Fritz Müller estudou medicina por anos, chegou ao final do curso e estava a um passo de se formar. Faltava apenas cumprir a última exigência formal. Ele não fez.
Não foi falta de capacidade, nem de oportunidade. Foi escolha. Ele decidiu não dar esse último passo porque aquilo não estava alinhado com o que acreditava. E por isso abriu mão de tudo o que já tinha conquistado até ali.
Perdeu o diploma, mas manteve a palavra.
Agora vale olhar para o presente com honestidade. Vivemos um tempo em que prometer se tornou fácil demais. As pessoas afirmam, garantem, assinam, divulgam e depois ajustam o discurso conforme a conveniência. A palavra, que deveria ser compromisso, virou ferramenta.
Quando isso acontece, o impacto não é pequeno. Negócios deixam de prosperar porque acordos não são respeitados. Relações se desgastam porque promessas não são cumpridas. A confiança, que sustenta qualquer sociedade saudável, começa a desaparecer de forma silenciosa.

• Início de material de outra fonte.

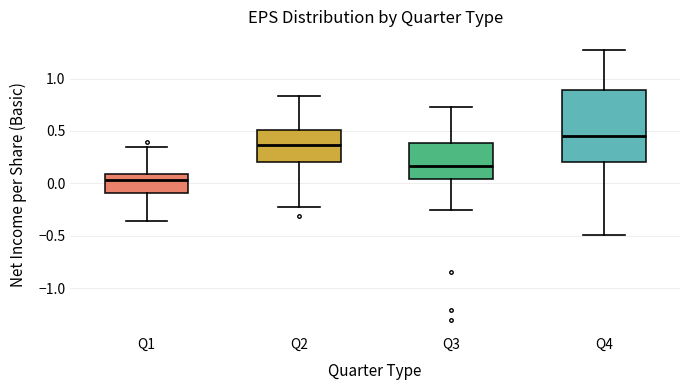

Reading left to right, transcribe this box plot: for each box, give where its median line is, the range the box spans, and where its two whiskers end, as read against the y-axis. The values are not printed on the chart, so give them approximately, as read against the axis.

Q1: median 0.05, box -0.10 to 0.10, whiskers -0.35 to 0.35
Q2: median 0.35, box 0.20 to 0.50, whiskers -0.25 to 0.85
Q3: median 0.15, box 0.05 to 0.40, whiskers -0.25 to 0.70
Q4: median 0.45, box 0.20 to 0.90, whiskers -0.50 to 1.25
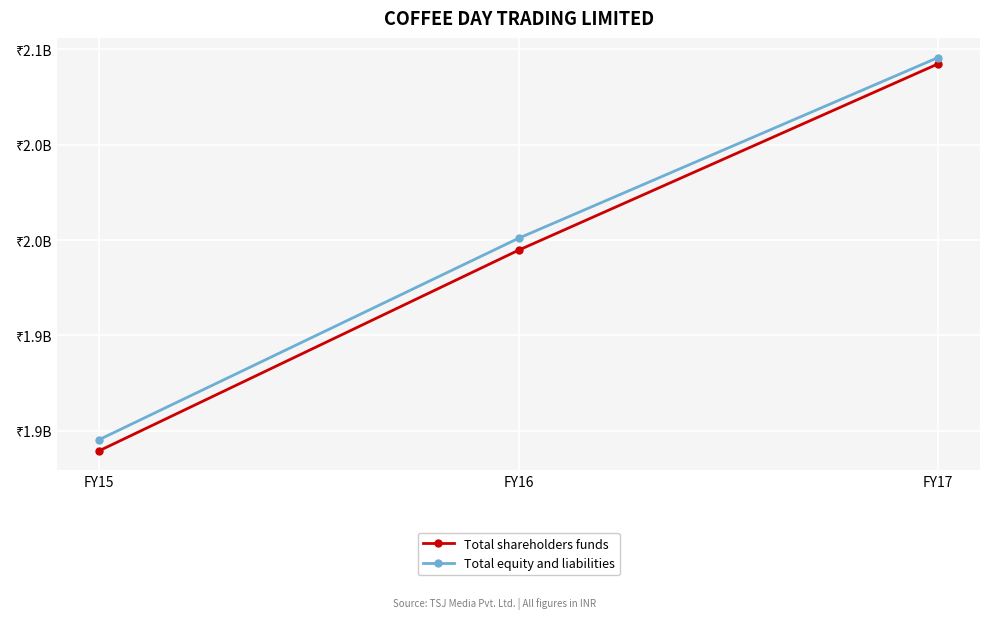

How many Total equity and liabilities values are between 1895389929 and 2095762850?

3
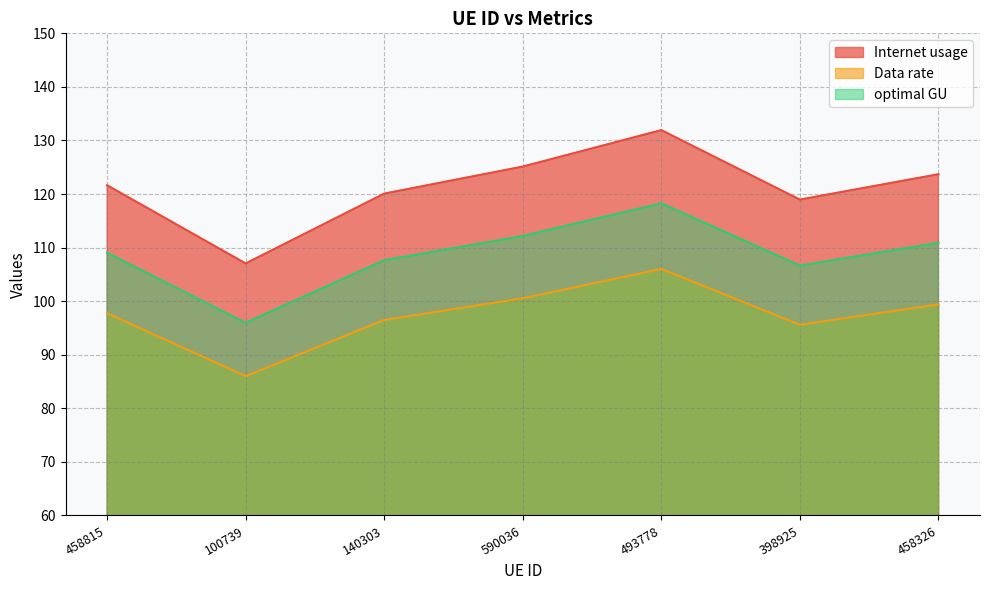

True or false: Internet usage and Data rate intersect in this chart.

False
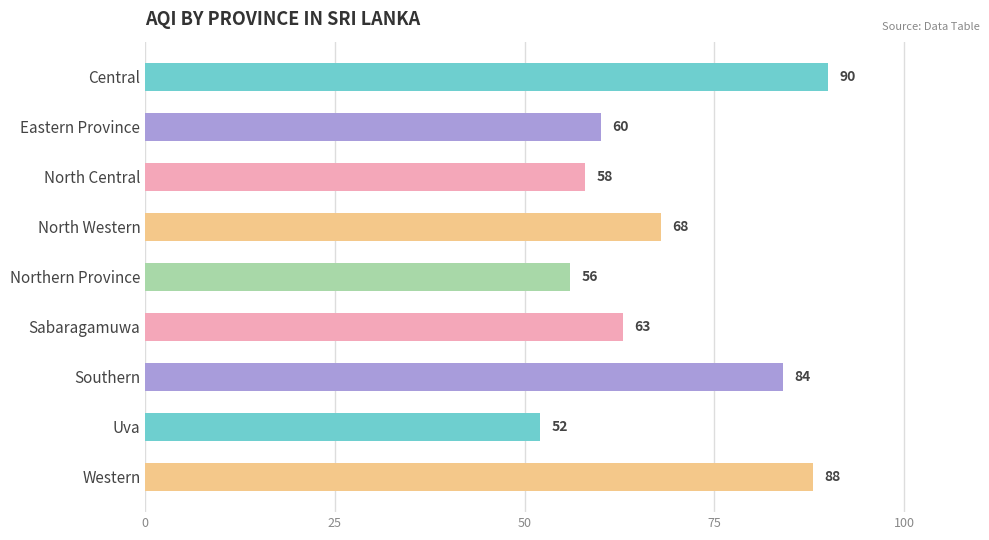

Count the number of data series in this chart.

1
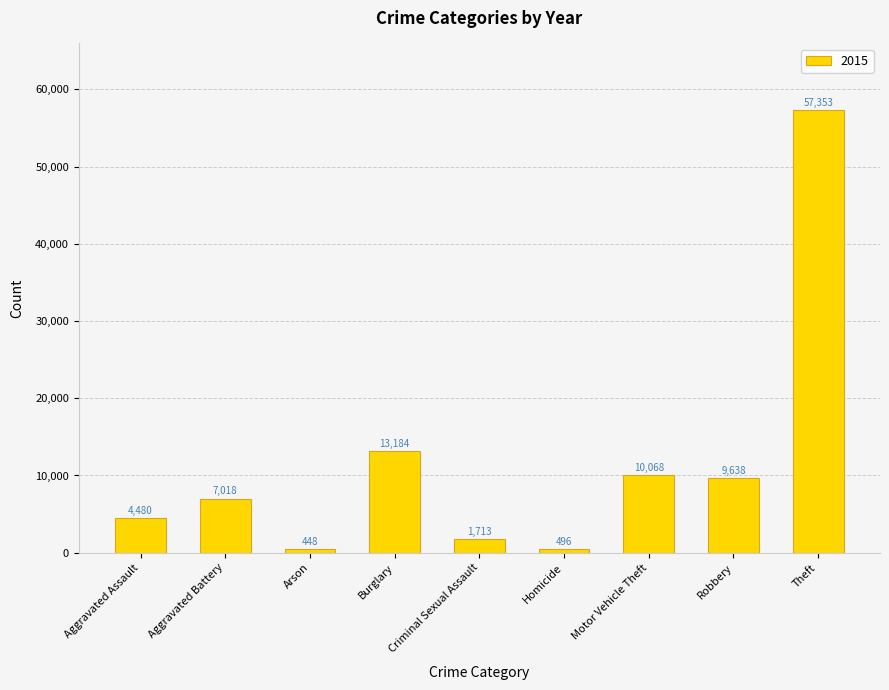

Are the bars grouped side by side (vs. stacked)?

No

A história de Fritz Müller não é sobre rigidez. É sobre limite. É sobre reconhecer que existe uma linha que não deve ser ultrapassada, mesmo quando o custo é alto.
E essa é a parte que incomoda. Honra tem preço. Custa oportunidades, reconhecimento e, muitas vezes, o caminho mais fácil. Exige firmeza quando seria mais conveniente ceder.
Mas abrir mão da própria palavra cobra um preço maior. Pode até trazer vantagens imediatas, mas enfraquece aquilo que realmente sustenta qualquer trajetória sólida: a confiança.
Sem confiança não existe liderança, não existe parceria duradoura e não existe respeito verdadeiro. No fim, tudo volta para um ponto simples que muita gente tenta ignorar.